Publication Date:
2008-05-29
Description:
An interval of episodic carbonate productivity, lithostratigraphically recognized as the Calcaires inferieurs' (upper member of the Adoudou Formation), took place across the Neoproterozoic-Cambrian transition onlapping the western Saghro inlier, Morocco. Sedimentation of the Calcaires inferieurs' was highly variable: in relatively stable substrates, a peritidal-dominated mixed platform is recorded where deposition was primarily controlled by autocyclic processes and accommodation space availability, whereas, in unstable substrates, the tectonic activity associated with the inherited block-faulting basement led to deposition of complex slide sheets composed of penecontemporaneous isoclinal folds and disrupted strata. The uppermost part of the Calcaires inferieurs' displays a negative {delta}13C shift reaching values of -6.5{per thousand}. This shift may represent the {delta}13C excursion to -6{per thousand} that marks the Neoproterozoic-Cambrian boundary in the western Anti-Atlas. Two volcanic episodes bracketed the carbonate productivity.
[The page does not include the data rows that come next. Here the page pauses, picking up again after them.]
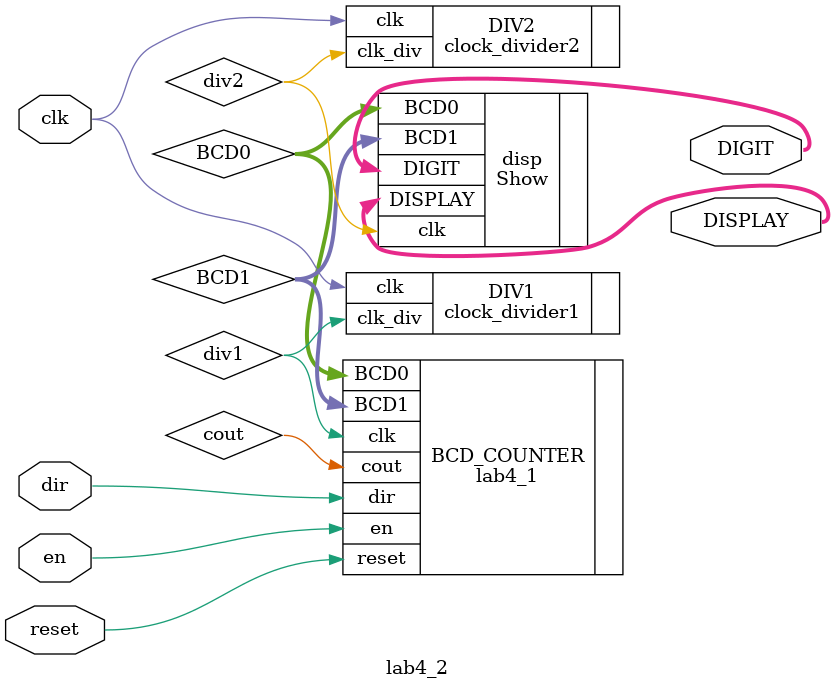
<source format=v>
module lab4_2(DISPLAY, DIGIT, clk, reset, en, dir);
	input clk, reset, en, dir;
	output	[7:0]		DISPLAY;
	output	[3:0]		DIGIT;
	wire div1, div2, cout;
	wire [3:0] BCD0, BCD1;
	
	clock_divider1 DIV1(.clk(clk), .clk_div(div1));
	clock_divider2 DIV2(.clk(clk), .clk_div(div2));
	lab4_1 BCD_COUNTER(.dir(dir), .en(en), .reset(reset), .clk(div1), .BCD0(BCD0), .BCD1(BCD1), .cout(cout));
	Show disp(.DIGIT(DIGIT), .DISPLAY(DISPLAY), .BCD0(BCD0), .BCD1(BCD1), .clk(div2));
	
endmodule

</source>
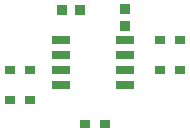
<source format=gbr>
%TF.GenerationSoftware,Altium Limited,Altium Designer,24.4.1 (13)*%
G04 Layer_Color=8421504*
%FSLAX45Y45*%
%MOMM*%
%TF.SameCoordinates,912A9E6C-26A1-424A-A32F-7B2CA38D8761*%
%TF.FilePolarity,Positive*%
%TF.FileFunction,Paste,Top*%
%TF.Part,Single*%
G01*
G75*
%TA.AperFunction,SMDPad,CuDef*%
%ADD10R,1.52500X0.65000*%
%ADD11R,0.90000X0.80000*%
%ADD12R,0.85872X0.91213*%
%ADD13R,0.91213X0.95872*%
D10*
X15367000Y4572000D02*
D03*
Y4445000D02*
D03*
Y4318000D02*
D03*
Y4191000D02*
D03*
X14824600D02*
D03*
Y4318000D02*
D03*
Y4445000D02*
D03*
Y4572000D02*
D03*
D11*
X15833000D02*
D03*
X15663000D02*
D03*
X15833000Y4318000D02*
D03*
X15663000D02*
D03*
X15028000Y3860800D02*
D03*
X15198000D02*
D03*
X14563000Y4064000D02*
D03*
X14392999D02*
D03*
X14563000Y4318000D02*
D03*
X14392999D02*
D03*
D12*
X14986000Y4826000D02*
D03*
X14830659D02*
D03*
D13*
X15367000Y4835171D02*
D03*
Y4689829D02*
D03*
%TF.MD5,7f806cf182d82cb35cbf9be724cbb887*%
M02*

</source>
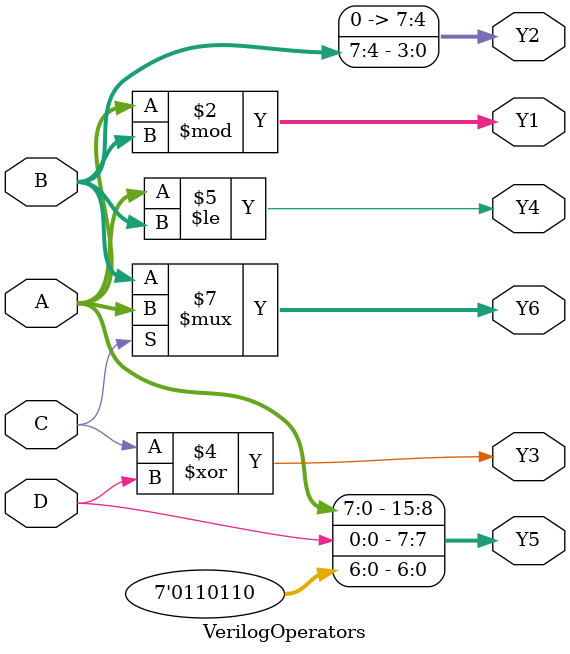
<source format=v>
`timescale 1 ns / 1 ns

module VerilogOperators (A, B, C, D, Y1, Y2, Y3, Y4, Y5, Y6);

  input   [7:0] A, B;
  input   C, D;
  output reg [7:0] Y1, Y2;
  output reg Y3, Y4;
  output reg [15:0] Y5;
  output [7:0] Y6;

  always @(A or B or C or D) begin

      Y1 = A % B;                       // Arithmetic remainder operator
      Y2 = B >> 4;                      // Logical shift right operator
      Y3 = C ^ D;                       // Reduction XOR operator
      Y4 = A <= B;                      // Relational operator
      Y5 = {A, D, {2{3'b011}}, 1'b0};   // Concatenation operator

  end

  assign Y6[7:0] = (C == 1'b1) ? A : B; // Conditional operator

endmodule




</source>
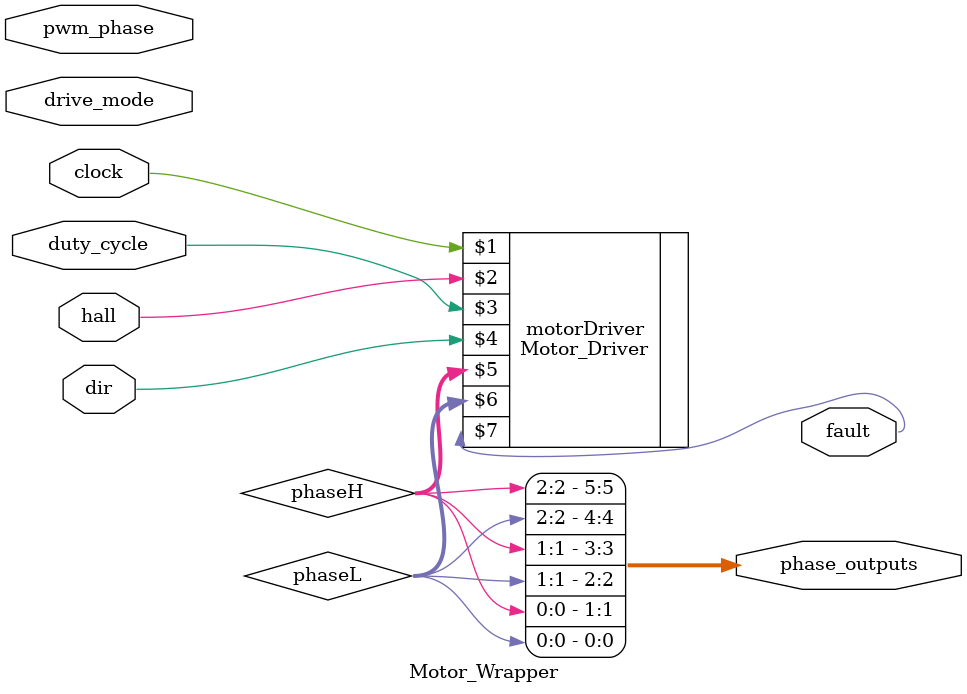
<source format=v>
`include "../../robot2015/fpga/Phase_Driver.vh"
`include "../../robot2015/fpga/Hall_Effect_Sensor.v"
`include "../../robot2015/fpga/Phase_Driver.v"
`include "../../robot2015/fpga/Motor_Driver.v"

module Motor_Wrapper (
    input clock,
    input pwm_phase,
    input dir,
    input duty_cycle,
    input drive_mode,
    input hall,
    output wire [5:0] phase_outputs,
    output fault
    );
wire [2:0] phaseH, phaseL;

Motor_Driver motorDriver(clock, hall, duty_cycle, dir, phaseH, phaseL, fault);
assign phase_outputs = {phaseH[2], phaseL[2], phaseH[1], phaseL[1], phaseH[0], phaseL[0]};
//sysclk, pwm_phase, motor_dir[1], motor_speed_1, drive_mode_1,
// hall_sync_1, {m1a_h, m1a_l, m1b_h, m1b_l, m1c_h, m1c_l}, motor_fault[1])

endmodule

</source>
They consist of lower basaltic flows and an upper rhyolitic ignimbrite, with a SiO2 gap between 52 and 74 wt%. The basic rocks resemble those of tholeiitic magmas in continental rifts. The felsic rocks show high light to heavy rare earth element abundances and negative Nb, Ta, P and Ti anomalies, and were probably generated as a result of either fractional crystallization coupled with relative crustal contamination, or from a different magmatic source. The lower basic flows of tholeiitic affinity predated and geochemically differ from the alkaline magmatism of the Alougoum volcanic complex (Boho jbel) that surrounds the neighbouring Bou-Azzer inlier.